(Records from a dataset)

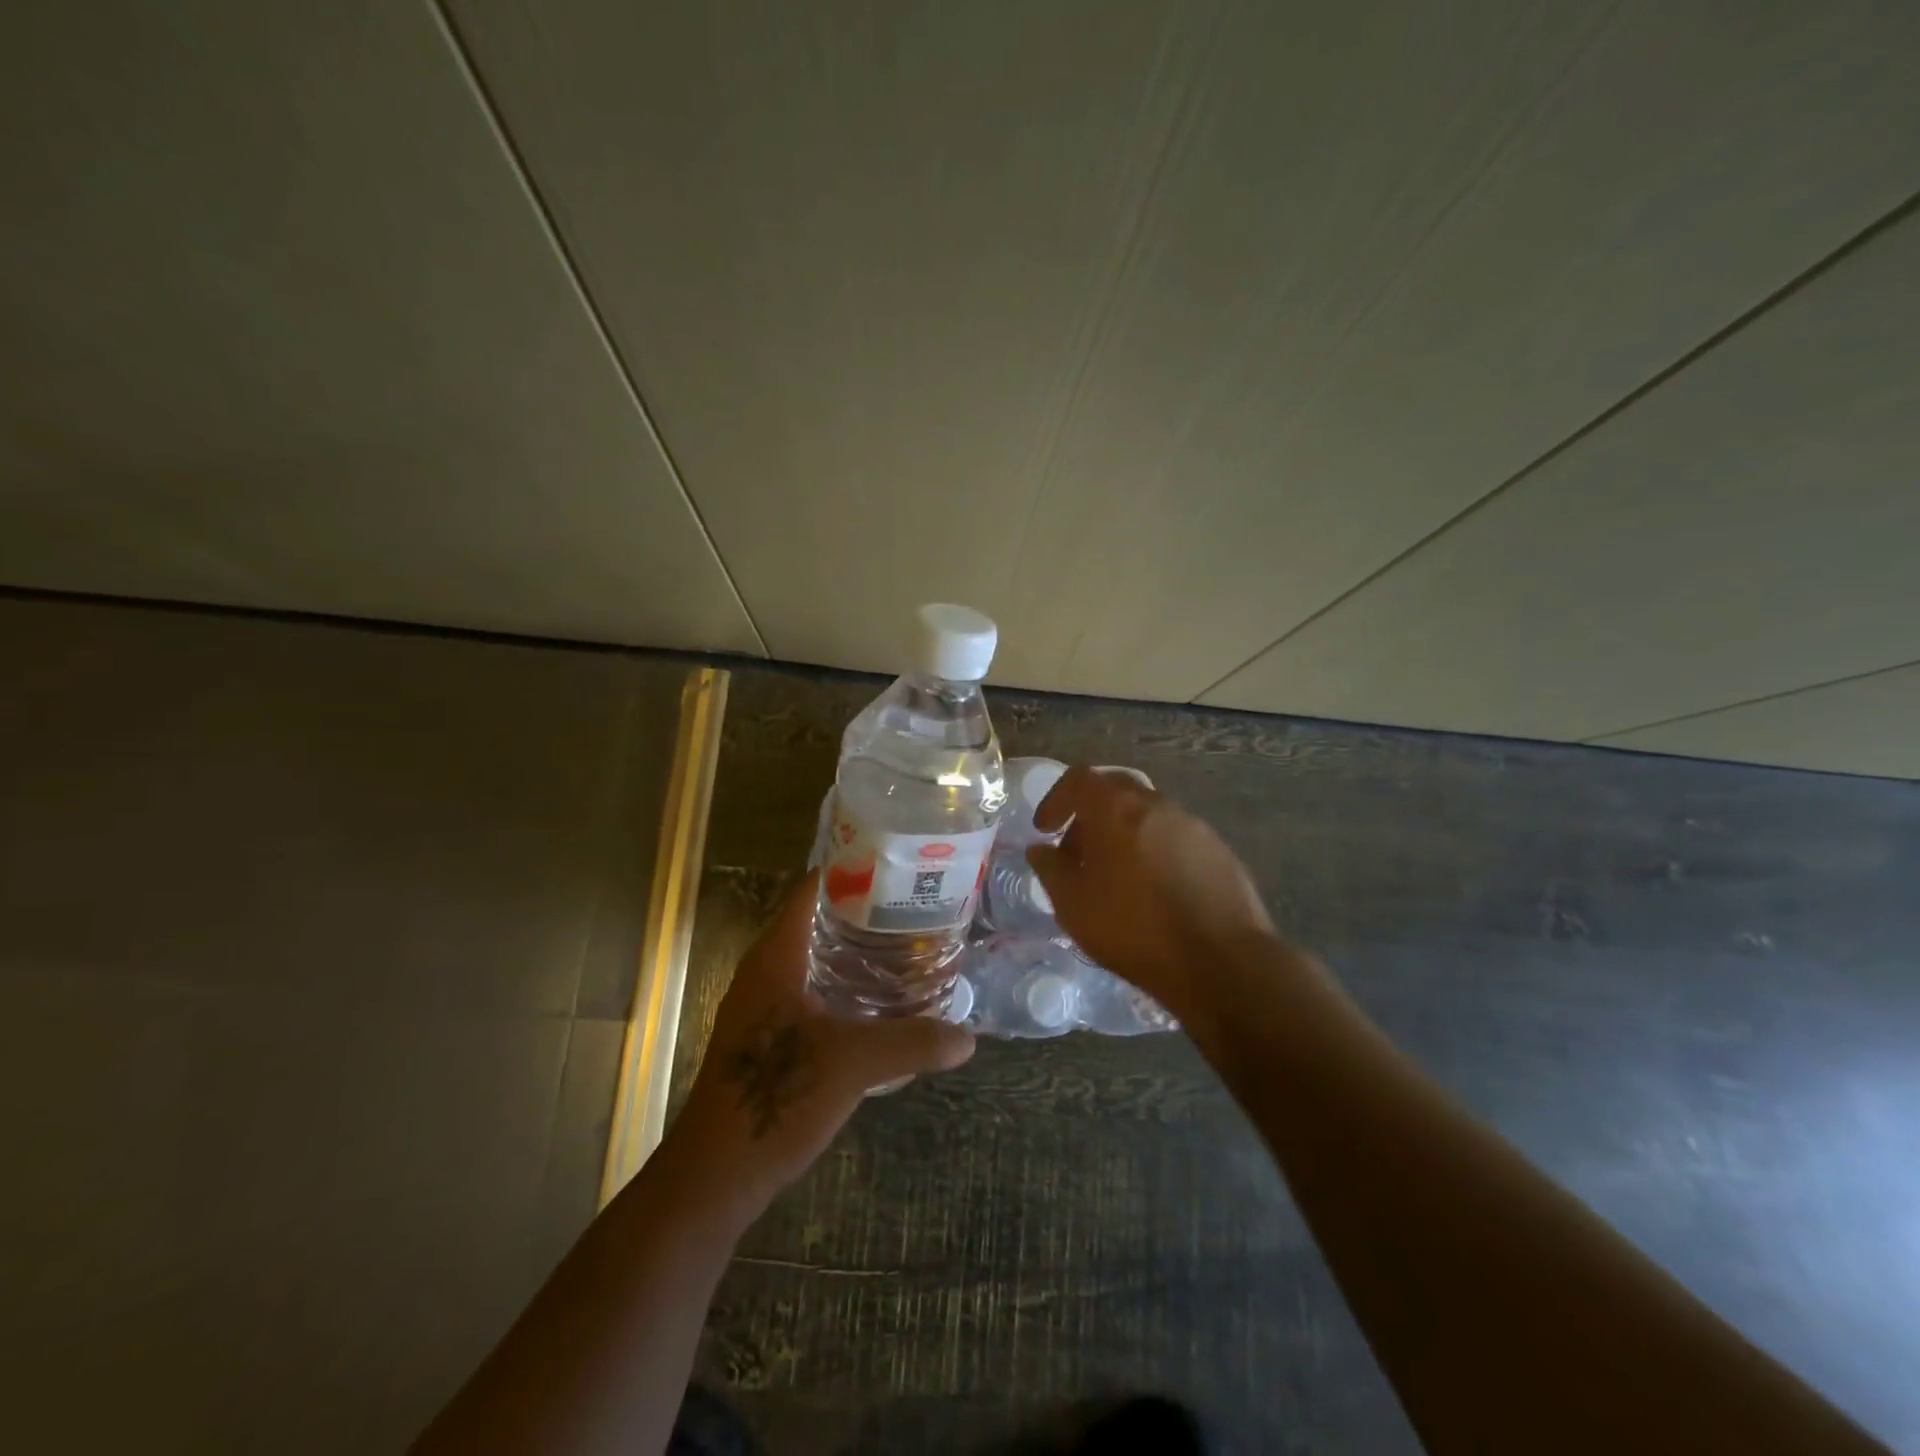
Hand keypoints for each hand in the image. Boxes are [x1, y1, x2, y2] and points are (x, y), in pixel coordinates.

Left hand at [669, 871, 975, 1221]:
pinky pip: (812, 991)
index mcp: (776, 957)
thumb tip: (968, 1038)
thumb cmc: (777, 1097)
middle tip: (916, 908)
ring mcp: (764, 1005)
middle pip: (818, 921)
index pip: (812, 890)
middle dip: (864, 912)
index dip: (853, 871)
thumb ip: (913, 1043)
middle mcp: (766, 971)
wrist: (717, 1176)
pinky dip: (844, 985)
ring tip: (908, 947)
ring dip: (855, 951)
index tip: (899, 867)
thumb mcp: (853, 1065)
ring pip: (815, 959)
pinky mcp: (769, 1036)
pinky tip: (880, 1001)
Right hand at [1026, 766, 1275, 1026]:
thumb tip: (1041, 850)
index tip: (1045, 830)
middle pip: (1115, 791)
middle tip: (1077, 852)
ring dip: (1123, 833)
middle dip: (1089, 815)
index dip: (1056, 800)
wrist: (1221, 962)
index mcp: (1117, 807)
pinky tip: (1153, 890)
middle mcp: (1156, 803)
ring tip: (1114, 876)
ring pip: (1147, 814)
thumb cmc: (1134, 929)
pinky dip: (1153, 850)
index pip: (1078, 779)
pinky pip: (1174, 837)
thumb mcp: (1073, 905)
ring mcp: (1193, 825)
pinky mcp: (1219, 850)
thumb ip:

» Exercise instructions: Although the records contain pictures, restate them word for word with those pictures left out.

» Exercise output:
Hand keypoints for each hand in the image. Boxes are [x1, y1, x2, y2] and points are (x, y), in pixel coordinates.

Left hand at [669, 871, 975, 1221]:
pinky pip: (812, 991)
index mcp: (776, 957)
thumb tip: (968, 1038)
thumb cmc: (777, 1097)
middle tip: (916, 908)
ring mcp: (764, 1005)
middle pip: (818, 921)
index pip: (812, 890)
middle dip: (864, 912)
index dip: (853, 871)
thumb ip: (913, 1043)
middle mcp: (766, 971)
wrist: (717, 1176)
pinky dip: (844, 985)
ring tip: (908, 947)
ring dip: (855, 951)
index tip: (899, 867)
thumb mcp: (853, 1065)
ring pip: (815, 959)
pinky mcp: (769, 1036)
pinky tip: (880, 1001)
Right hand at [1026, 766, 1275, 1026]:
thumb tip: (1041, 850)
index tip: (1045, 830)
middle pip: (1115, 791)
middle tip: (1077, 852)
ring dip: (1123, 833)
middle dip: (1089, 815)
index dip: (1056, 800)
wrist: (1221, 962)
index mcp: (1117, 807)
pinky tip: (1153, 890)
middle mcp: (1156, 803)
ring tip: (1114, 876)
ring pip: (1147, 814)
thumb cmc: (1134, 929)
pinky dip: (1153, 850)
index pip: (1078, 779)
pinky pip: (1174, 837)
thumb mcp: (1073, 905)
ring mcp: (1193, 825)
pinky mcp: (1219, 850)
thumb ip:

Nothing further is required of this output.